Sakellariou lernte früh, sich selbst zu finanzieren. Geschichte wollte er nach dem Wehrdienst studieren, aber es war klar, dass er einen guten Job brauchte, um das Geld dafür aufzubringen. So trat er in die Fußstapfen des Vaters und machte eine Ausbildung zum Fotografen, auf die er 1991 die Meisterprüfung draufsattelte. Er arbeitete als Fotograf in Horb, Stuttgart, Berlin und schließlich in Schwäbisch Hall. Hier, beim Haller Tagblatt, ärgerte er sich immer öfter darüber, dass eine ständige Verfügbarkeit der Belegschaft verlangt wurde. "Es gab die Unsitte, uns zwar das Gehalt zu bezahlen, das im Vertrag stand - aber die Arbeitszeit, die dort ebenfalls festgelegt war, nicht zu beachten." Die Kollegen wählten ihn aus, gegen diesen Missstand vorzugehen. Er wurde Betriebsratsvorsitzender und setzte durch, dass jeder einen Stundenzettel führen und Überstunden abfeiern konnte. Arbeitsrecht blieb sein Steckenpferd, und er entschied sich als junger Familienvater, statt Geschichte nun in Berlin und Heidelberg Jura zu studieren. "Die Hans-Böckler-Stiftung hat mir das erst ermöglicht", sagt er. Denn das Studium erwies sich als "absolute Vollbeschäftigung", die gar keine zeitraubenden Nebenjobs zuließ. "Ohne Stipendium wäre es nicht gegangen."

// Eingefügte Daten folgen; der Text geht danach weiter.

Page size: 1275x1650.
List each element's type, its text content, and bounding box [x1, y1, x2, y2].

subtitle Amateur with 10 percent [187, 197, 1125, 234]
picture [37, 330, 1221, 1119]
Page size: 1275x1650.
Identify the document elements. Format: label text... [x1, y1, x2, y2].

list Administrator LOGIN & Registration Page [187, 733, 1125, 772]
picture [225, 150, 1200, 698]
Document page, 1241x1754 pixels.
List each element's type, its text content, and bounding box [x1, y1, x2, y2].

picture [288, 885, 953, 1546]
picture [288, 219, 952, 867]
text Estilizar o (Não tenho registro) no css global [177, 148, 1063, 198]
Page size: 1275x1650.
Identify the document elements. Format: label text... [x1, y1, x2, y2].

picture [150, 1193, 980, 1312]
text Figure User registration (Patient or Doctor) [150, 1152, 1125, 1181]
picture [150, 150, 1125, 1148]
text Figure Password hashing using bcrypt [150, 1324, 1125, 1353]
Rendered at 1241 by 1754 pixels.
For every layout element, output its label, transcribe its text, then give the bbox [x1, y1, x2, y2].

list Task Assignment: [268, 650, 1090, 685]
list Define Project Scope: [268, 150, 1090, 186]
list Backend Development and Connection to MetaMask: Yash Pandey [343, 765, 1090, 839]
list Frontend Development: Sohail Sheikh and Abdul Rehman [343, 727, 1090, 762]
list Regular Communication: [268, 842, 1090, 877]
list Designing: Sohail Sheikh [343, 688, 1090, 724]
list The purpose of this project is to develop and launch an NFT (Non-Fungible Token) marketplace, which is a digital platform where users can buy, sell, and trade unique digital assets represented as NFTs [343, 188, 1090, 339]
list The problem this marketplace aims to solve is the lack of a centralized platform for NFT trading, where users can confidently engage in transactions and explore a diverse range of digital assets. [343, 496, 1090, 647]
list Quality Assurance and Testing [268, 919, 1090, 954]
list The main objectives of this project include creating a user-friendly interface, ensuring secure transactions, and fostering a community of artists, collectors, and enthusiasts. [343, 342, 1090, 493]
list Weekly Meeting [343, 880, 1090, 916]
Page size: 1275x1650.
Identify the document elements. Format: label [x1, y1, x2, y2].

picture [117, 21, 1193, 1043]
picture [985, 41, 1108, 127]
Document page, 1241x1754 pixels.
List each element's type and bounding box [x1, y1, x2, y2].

Angst vor den Mächtigen, den Schulleitern, den Chefs für seine Interessen einzutreten, hatte er nie. "Wenn man sich zu 100 Prozent im Recht fühlt und gut vorbereitet ist, gibt es keine Veranlassung, sich dabei Sorgen zu machen", findet er. Sogar mit dem kompletten Landtag in Stuttgart hat er sich einmal angelegt, weil er einen einstimmigen Beschluss zur Änderung des Wahlrechts, nach der künftig die Wahlbeteiligung zur Mandatsvergabe herangezogen werden sollte, für verfassungswidrig hielt. So bekämen Nichtwähler einen Einfluss auf die Zusammensetzung des Parlaments, kritisierte er. Für ihn ein Unding. Er setzte sich durch, das Gesetz kippte. "Dieses Beispiel zeigt, dass der einzelne Abgeordnete etwas bewirken kann und dass die Kraft des Argumentes zählt!" Sakellariou hofft, dass solche Erfolge auch etwas gegen die Politikverdrossenheit bewirken können, die ihn erschreckt. Er ist seit 30 Jahren SPD-Mitglied, kämpft leidenschaftlich für seine politischen Themen: gute Bildung, gerechte Arbeitsbedingungen, eine moderne Zuwanderungspolitik und eine bessere Bahnverbindung in die Region. Aber sich in Vollzeit der Berufspolitik zu verschreiben, das möchte er als Familienvater von drei leiblichen und zwei Stieftöchtern nicht. Lieber streitet er auch weiter als Anwalt für Arbeitsrecht. Politik im Kokon, fernab vom wahren Leben, das ist nichts für ihn.